The former code presented do not fill up cache. From my understanding, the cache is created when running:
dvc_fs.repo.pull()
Which fails with following exception (but still creates the cache at /tmp/tmpixxn04mvdvc-cache/files)
dvc_fs.repo.pull(recursive=True, allow_missing=True, )
---------------------------------------------------------------------------
FileNotFoundError Traceback (most recent call last)
Cell In[9], line 1
----> 1 dvc_fs.repo.pull(recursive=True, allow_missing=True)
File ~/.virtualenvs/dvc_s3/lib/python3.10/site-packages/dvc/repo/__init__.py:58, in locked.<locals>.wrapper(repo, *args, **kwargs)
55 @wraps(f)
56 def wrapper(repo, *args, **kwargs):
57 with lock_repo(repo):
---> 58 return f(repo, *args, **kwargs)
File ~/.virtualenvs/dvc_s3/lib/python3.10/site-packages/dvc/repo/pull.py:42, in pull(self, targets, jobs, remote, all_branches, with_deps, all_tags, force, recursive, all_commits, run_cache, glob, allow_missing)
30 processed_files_count = self.fetch(
31 expanded_targets,
32 jobs,
(...)
39 run_cache=run_cache,
40 )
41 try:
---> 42 stats = self.checkout(
43 targets=expanded_targets,
44 with_deps=with_deps,
45 force=force,
46 recursive=recursive,
47 allow_missing=allow_missing,
48 )
49 except CheckoutError as exc:
50 exc.stats["fetched"] = processed_files_count
File ~/.virtualenvs/dvc_s3/lib/python3.10/site-packages/dvc/repo/__init__.py:58, in locked.<locals>.wrapper(repo, *args, **kwargs)
55 @wraps(f)
56 def wrapper(repo, *args, **kwargs):
57 with lock_repo(repo):
---> 58 return f(repo, *args, **kwargs)
File ~/.virtualenvs/dvc_s3/lib/python3.10/site-packages/dvc/repo/checkout.py:178, in checkout(self, targets, with_deps, force, relink, recursive, allow_missing, **kwargs)

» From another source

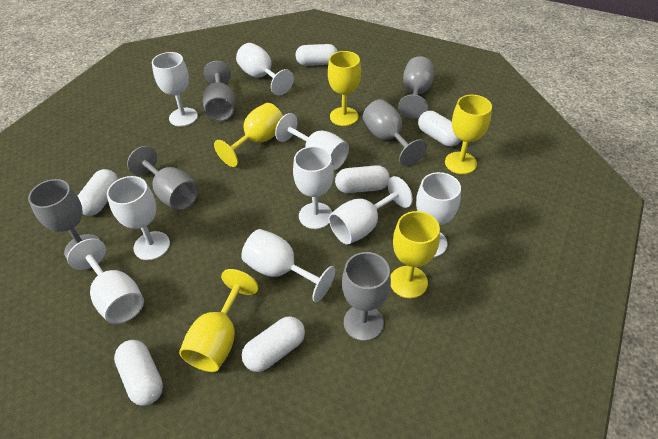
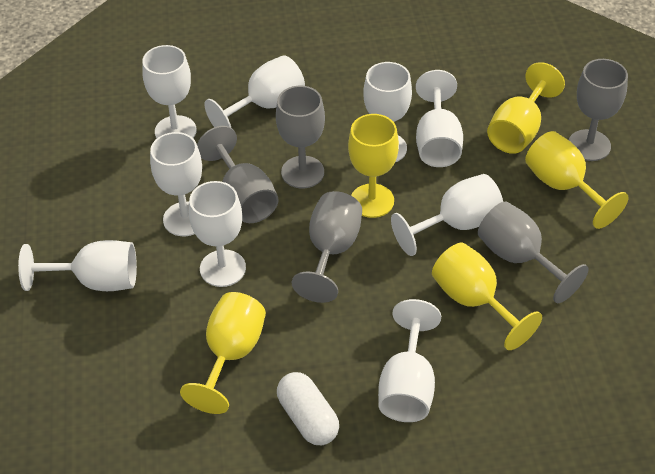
grey goblet: 6 -> 5
white capsule: 6 -> 1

175 out_path = self.fs.join(self.root_dir, *key)
177 if out_path in failed:
--> 178 self.fs.remove(out_path, recursive=True)
179 else:
180 self.state.save_link(out_path, self.fs)
File ~/.virtualenvs/dvc_s3/lib/python3.10/site-packages/dvc_objects/fs/base.py:567, in FileSystem.rm(self, path, recursive, **kwargs)
561 def rm(
562 self,
563 path: Union[AnyFSPath, list[AnyFSPath]],
564 recursive: bool = False,
565 **kwargs,
566 ) -> None:
--> 567 self.fs.rm(path, recursive=recursive, **kwargs)

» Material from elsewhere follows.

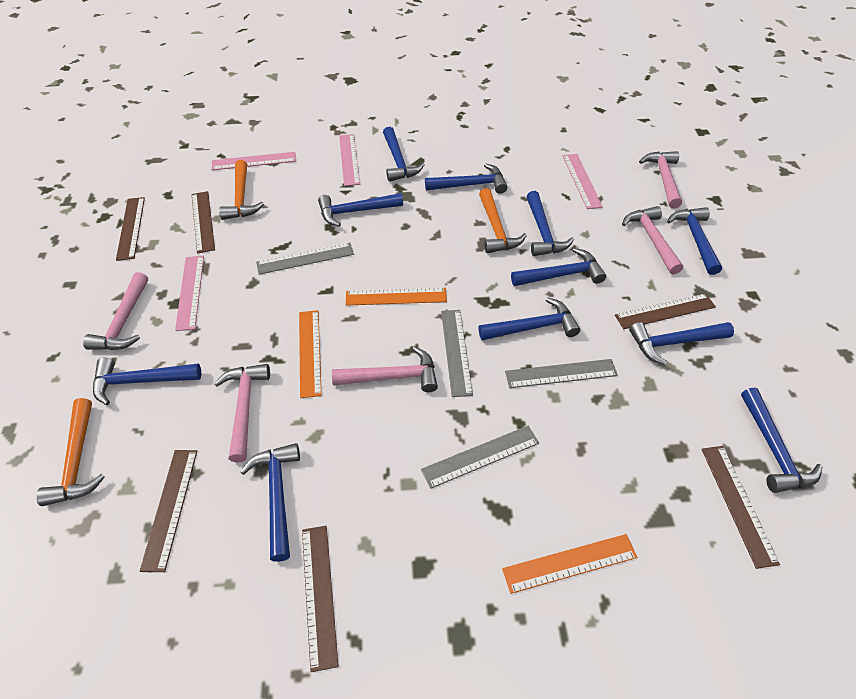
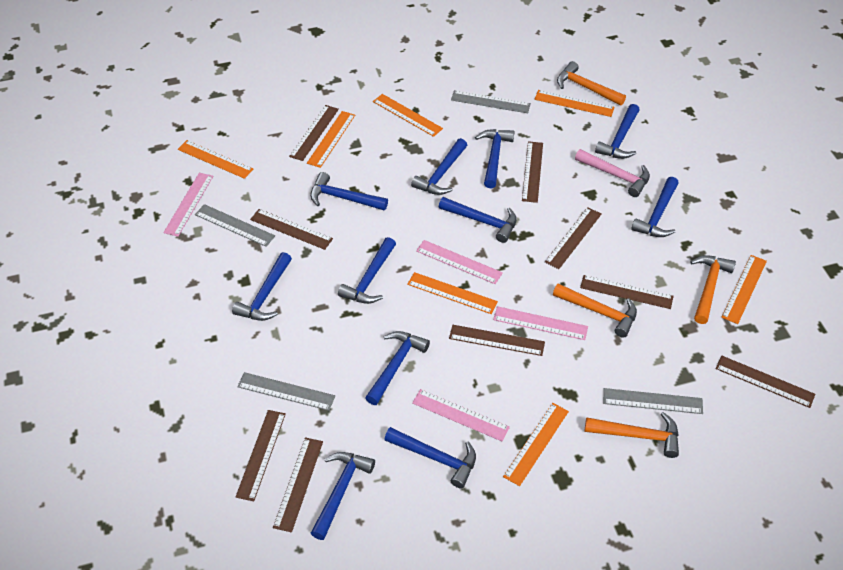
brown ruler: 6 -> 9
orange hammer: 3 -> 4
orange ruler: 3 -> 7
pink hammer: 5 -> 1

File ~/.virtualenvs/dvc_s3/lib/python3.10/site-packages/fsspec/spec.py:1215, in AbstractFileSystem.rm(self, path, recursive, maxdepth)
1200 def rm(self, path, recursive=False, maxdepth=None):
1201 """Delete files.
1202
1203 Parameters
(...)
1213 possible.
1214 """
-> 1215 path = self.expand_path(path, recursive=recursive, maxdepth=maxdepth)
1216 for p in reversed(path):
1217 self.rm_file(p)
File ~/.virtualenvs/dvc_s3/lib/python3.10/site-packages/fsspec/spec.py:1143, in AbstractFileSystem.expand_path(self, path, recursive, maxdepth, **kwargs)
1140 raise ValueError("maxdepth must be at least 1")
1142 if isinstance(path, (str, os.PathLike)):
-> 1143 out = self.expand_path([path], recursive, maxdepth)
1144 else:
1145 out = set()
File ~/.virtualenvs/dvc_s3/lib/python3.10/site-packages/fsspec/spec.py:1177, in AbstractFileSystem.expand_path(self, path, recursive, maxdepth, **kwargs)
1175 out.add(p)
1176 if not out:
-> 1177 raise FileNotFoundError(path)
1178 return sorted(out)
FileNotFoundError: ['/data']
For those who could be having the same issue. My workaround is the following:
first call dvc_fs.repo.fetch() that will fill up the cache using asyncio (faster).
You can then call the get method that will be faster as cache will be used. To be noted, cache is not filled up by the get method call.
dvcfs.repo is an internal of a DVCFileSystem, so I cannot help with it unfortunately.
I looked into DVCFileSystem and the fact that files are not cached is expected, since the cache directories are ephemeral for remote urls. Even for local urls, we'll spend unnecessary cycles saving them to the cache and can be much faster to just stream from remotes.
With that said, there is a yet to-be documented cache=True|False argument that you can pass to get and get_file API which will do the caching.